If you invest in bonds, which you should be if you have a diversified portfolio, try to keep your taxable bond holdings in your retirement accounts. This is because your retirement accounts are “tax deferred” meaning you don’t pay taxes on the income until you take the money out. In other words, the bond income you earn can grow tax free. Note that this isn’t saying your retirement accounts should be 100% in bonds, but rather that the majority of the bonds you own should be in your retirement account to save on taxes.

Your non-taxable bond holdings, such as treasuries can be held in your taxable accounts since the interest earned on these bonds is tax free.


As of this writing, there are two types of dividends: ordinary dividends and qualified dividends. I am not going to go into detail about the two, just know that when you receive your 1099, it will break out the dividends there for you. Another reason I am not going into detail regarding these is because almost every year, Congress debates about getting rid of qualified dividends. There is good chance the idea of qualified dividends will be history in the coming years.

Dividend tax rate: In any case, the term ordinary dividend should set a light bulb off in your head. After all, the term ordinary is in the name. As you might have guessed, ordinary dividends are taxed at your ordinary income tax rate.

Qualified dividends on the other hand, are taxed at a lower rate. As of this writing, if you are in the 10 or 15% tax brackets, you pay no tax on qualified dividends. For all other tax brackets (excluding the 39.6% bracket), qualified dividends are taxed at the 15% tax rate. If you find yourself in the highest tax bracket, 39.6%, qualified dividends are taxed at 20%.

Capital Gains

When it comes to capital gains, there are two types: short-term capital gains and long-term capital gains. Short-term capital gains are gains on investment shares you have held for less than one year while long-term capital gains are gains in investment shares you have held for more than one year.

It’s important to understand that we are talking about shares here and not the entire investment as a whole. If you owned shares in ABC mutual fund for 5 years but bought more shares in 2013, and then sold out of the investment in 2014, you could potentially have both short-term and long-term capital gains.

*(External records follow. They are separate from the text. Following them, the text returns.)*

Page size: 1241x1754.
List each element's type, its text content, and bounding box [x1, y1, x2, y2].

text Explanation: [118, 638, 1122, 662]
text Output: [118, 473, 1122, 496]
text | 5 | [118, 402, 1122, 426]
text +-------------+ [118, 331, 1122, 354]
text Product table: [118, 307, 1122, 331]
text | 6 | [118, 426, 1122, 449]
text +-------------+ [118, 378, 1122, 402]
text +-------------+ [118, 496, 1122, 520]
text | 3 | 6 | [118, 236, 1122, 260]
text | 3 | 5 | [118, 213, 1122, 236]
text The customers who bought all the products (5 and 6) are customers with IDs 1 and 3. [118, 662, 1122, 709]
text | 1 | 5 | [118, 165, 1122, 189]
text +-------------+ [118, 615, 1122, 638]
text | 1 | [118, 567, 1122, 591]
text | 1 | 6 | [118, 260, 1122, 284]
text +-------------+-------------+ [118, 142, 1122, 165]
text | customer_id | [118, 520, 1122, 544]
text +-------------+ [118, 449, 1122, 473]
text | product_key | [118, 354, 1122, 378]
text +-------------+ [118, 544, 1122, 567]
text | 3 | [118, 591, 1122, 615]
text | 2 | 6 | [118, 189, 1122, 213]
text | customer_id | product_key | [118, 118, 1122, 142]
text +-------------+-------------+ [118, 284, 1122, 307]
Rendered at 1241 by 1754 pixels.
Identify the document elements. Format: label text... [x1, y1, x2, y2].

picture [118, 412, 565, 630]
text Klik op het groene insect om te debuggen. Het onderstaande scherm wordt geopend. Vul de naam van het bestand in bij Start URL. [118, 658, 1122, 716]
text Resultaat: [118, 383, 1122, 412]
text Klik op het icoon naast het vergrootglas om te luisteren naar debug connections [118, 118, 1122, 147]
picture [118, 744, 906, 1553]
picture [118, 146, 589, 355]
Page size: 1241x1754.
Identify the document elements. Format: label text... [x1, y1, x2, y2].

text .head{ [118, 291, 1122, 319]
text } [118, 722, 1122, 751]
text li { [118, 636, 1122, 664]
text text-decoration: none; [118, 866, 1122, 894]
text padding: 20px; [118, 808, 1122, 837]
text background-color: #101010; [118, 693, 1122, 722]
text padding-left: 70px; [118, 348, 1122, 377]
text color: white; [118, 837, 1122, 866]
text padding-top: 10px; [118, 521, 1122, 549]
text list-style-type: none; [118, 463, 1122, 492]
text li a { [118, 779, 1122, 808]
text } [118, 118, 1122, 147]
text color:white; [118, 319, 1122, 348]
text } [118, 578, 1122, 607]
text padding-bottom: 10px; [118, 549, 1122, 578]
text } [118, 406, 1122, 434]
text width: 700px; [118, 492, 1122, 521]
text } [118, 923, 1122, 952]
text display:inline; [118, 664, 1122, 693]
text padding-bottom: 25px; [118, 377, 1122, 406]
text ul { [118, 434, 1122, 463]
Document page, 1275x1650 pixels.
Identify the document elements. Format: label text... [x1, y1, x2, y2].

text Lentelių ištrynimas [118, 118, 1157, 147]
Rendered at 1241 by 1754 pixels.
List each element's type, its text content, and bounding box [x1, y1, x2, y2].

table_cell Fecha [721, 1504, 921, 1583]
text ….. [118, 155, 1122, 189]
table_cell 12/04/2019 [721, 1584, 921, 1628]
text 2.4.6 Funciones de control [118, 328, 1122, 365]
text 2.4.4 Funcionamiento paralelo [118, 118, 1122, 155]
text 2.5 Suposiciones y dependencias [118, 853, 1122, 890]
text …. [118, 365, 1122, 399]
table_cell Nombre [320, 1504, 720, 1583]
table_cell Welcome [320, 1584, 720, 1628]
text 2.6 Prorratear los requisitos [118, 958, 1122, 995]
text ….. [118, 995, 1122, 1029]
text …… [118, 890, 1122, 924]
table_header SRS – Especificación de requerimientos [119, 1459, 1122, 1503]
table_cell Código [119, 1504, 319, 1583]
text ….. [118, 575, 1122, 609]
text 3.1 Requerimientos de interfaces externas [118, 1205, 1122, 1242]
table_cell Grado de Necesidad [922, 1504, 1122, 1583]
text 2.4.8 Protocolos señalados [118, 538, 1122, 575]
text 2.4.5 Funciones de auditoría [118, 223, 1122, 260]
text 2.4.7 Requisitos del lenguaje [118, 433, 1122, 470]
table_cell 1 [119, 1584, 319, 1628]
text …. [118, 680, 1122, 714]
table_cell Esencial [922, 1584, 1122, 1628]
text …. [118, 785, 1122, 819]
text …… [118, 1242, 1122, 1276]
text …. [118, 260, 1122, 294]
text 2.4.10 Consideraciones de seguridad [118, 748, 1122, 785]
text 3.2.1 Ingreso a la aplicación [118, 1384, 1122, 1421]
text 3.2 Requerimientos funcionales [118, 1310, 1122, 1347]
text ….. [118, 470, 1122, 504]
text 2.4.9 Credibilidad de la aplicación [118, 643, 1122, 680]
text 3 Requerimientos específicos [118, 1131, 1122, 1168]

Capital Gains tax rate: For tax purposes, short-term capital gains are taxed at your ordinary income tax rate. Long-term capital gains have a lower tax rate. Currently, there is no tax on long-term capital gains if you are in the 10 or 15% tax brackets. The long-term capital gains rate for all other income tax brackets (except for the 39.6% bracket) is 15%. For the highest tax bracket, the long-term capital gains rate is 20%.

Capital Losses

When it comes to capital losses, there is no tax owed. Instead, you get to write-off the losses against any gains you have realized over the course of the year, with a maximum limit of $3,000. The nice part about this is that if you have losses greater than $3,000, you don’t lose the loss. You can carry it forward indefinitely.

So, if you have a capital loss of $5,000 in 2013, you can write off $3,000 of that loss for 2013. In 2014, you can write off the remaining $2,000.

3.8% Investment Tax

Investment income tax rate: Lastly, we cannot forget to mention the 3.8% Investment Income Tax that results from the implementation of The Affordable Care Act. For in-depth details about this tax, be sure to read the post I wrote about it here. But in a nutshell, taxpayers that earn more than $250,000 per year (joint filers) or $200,000 (single filers) will pay an additional 3.8% tax on capital gains and dividends.

Final Thoughts

As I mentioned earlier, this was an introductory guide to taxes and investment income. There are many more nuances to taxes and investment income and the tax law is always changing. To be safe, you should talk to your accountant about your specific situation. But this guide can be a good start when thinking about your income, investing and how to limit the amount of tax you pay to Uncle Sam each year. You can also use our tax calculator to see the impact of the various investment taxes.